Mais pour envisager de plus grosses transformations, outre la sécurisation du site et les jardins, il faudra attendre le loto du patrimoine. Le président y a postulé dans le cadre d’un fond attribué à un projet par département. Il attend cette réponse phare pour la fin d’année. Cela permettrait de s’attaquer à l’étanchéité du toit, pour préserver la bâtisse, vieille de 300 ans. Cela pourra aussi permettre la création d’un belvédère pour admirer la vue.

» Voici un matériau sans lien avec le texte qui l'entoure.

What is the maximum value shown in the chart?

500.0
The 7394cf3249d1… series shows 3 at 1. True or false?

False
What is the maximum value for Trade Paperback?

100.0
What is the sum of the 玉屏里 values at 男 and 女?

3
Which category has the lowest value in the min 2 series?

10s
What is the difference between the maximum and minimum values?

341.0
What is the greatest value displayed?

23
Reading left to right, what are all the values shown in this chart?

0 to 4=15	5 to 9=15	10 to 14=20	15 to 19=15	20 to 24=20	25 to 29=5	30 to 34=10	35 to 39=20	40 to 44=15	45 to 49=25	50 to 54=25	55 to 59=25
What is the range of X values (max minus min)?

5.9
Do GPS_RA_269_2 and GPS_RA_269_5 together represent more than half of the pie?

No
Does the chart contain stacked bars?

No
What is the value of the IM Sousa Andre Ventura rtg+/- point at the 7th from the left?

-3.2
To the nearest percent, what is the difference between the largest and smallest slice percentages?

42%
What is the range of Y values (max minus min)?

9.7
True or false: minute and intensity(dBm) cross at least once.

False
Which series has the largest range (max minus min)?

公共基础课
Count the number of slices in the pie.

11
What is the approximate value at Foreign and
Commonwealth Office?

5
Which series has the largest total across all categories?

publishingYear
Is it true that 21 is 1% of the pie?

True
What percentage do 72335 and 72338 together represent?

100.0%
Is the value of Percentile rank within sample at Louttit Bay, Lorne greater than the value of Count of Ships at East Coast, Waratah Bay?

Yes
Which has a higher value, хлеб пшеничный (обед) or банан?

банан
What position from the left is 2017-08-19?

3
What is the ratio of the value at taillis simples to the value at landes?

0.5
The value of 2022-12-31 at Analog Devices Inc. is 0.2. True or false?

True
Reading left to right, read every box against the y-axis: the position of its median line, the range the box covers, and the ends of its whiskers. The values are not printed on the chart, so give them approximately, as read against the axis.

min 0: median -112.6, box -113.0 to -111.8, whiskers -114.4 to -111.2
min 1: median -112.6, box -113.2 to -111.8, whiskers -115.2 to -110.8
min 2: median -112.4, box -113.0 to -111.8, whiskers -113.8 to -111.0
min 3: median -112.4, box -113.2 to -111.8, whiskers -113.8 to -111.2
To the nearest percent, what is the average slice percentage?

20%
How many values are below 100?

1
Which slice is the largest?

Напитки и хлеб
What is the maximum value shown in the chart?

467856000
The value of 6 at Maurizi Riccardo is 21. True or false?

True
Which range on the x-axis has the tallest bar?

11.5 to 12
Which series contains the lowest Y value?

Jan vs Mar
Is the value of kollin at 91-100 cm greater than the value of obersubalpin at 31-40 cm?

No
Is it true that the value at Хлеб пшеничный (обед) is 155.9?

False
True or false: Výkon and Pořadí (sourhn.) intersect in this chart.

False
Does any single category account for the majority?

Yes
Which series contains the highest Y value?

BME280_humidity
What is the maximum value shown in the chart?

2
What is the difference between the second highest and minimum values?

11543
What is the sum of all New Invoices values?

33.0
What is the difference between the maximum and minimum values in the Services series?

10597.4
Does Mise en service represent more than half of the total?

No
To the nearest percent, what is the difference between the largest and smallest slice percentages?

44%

À terme, Manuel Rivalin voudrait que le site puisse avoir des visites libres avec l’application de la ceinture fortifiée (voir notre article), avec des panneaux, etc. S’ils gagnent le loto, alors le belvédère sera aussi envisagé. Mais patience. « Avec des projets comme celui-ci, j’ai appris la lenteur. » plaisante-t-il. Une ouverture au public est prévue ce samedi 17 juin mais aussi le 17 septembre, pour les journées du patrimoine.
« Tu feras ça quand tu auras du temps »
Originaire des Vosges, Manuel Rivalin habite depuis 25 ans à Montbéliard. Il est juriste de formation. « Mon travail m’a amené à travailler sur la ceinture fortifiée de Belfort et sur les forts. » Celui-ci le passionne, car il s’agit du moins connu. « Jusqu’en 2020, le fort était muré. Le camp retranché. Ce fort, personne ne le connaît. Pourtant, le patrimoine est superbe entre les jardins, la vue, l’histoire. » En 2020, il décide de fondé cette association après avoir eu le soutien de la mairie durant l’hiver 2019. « C’est devenu un hobby », explique-t-il.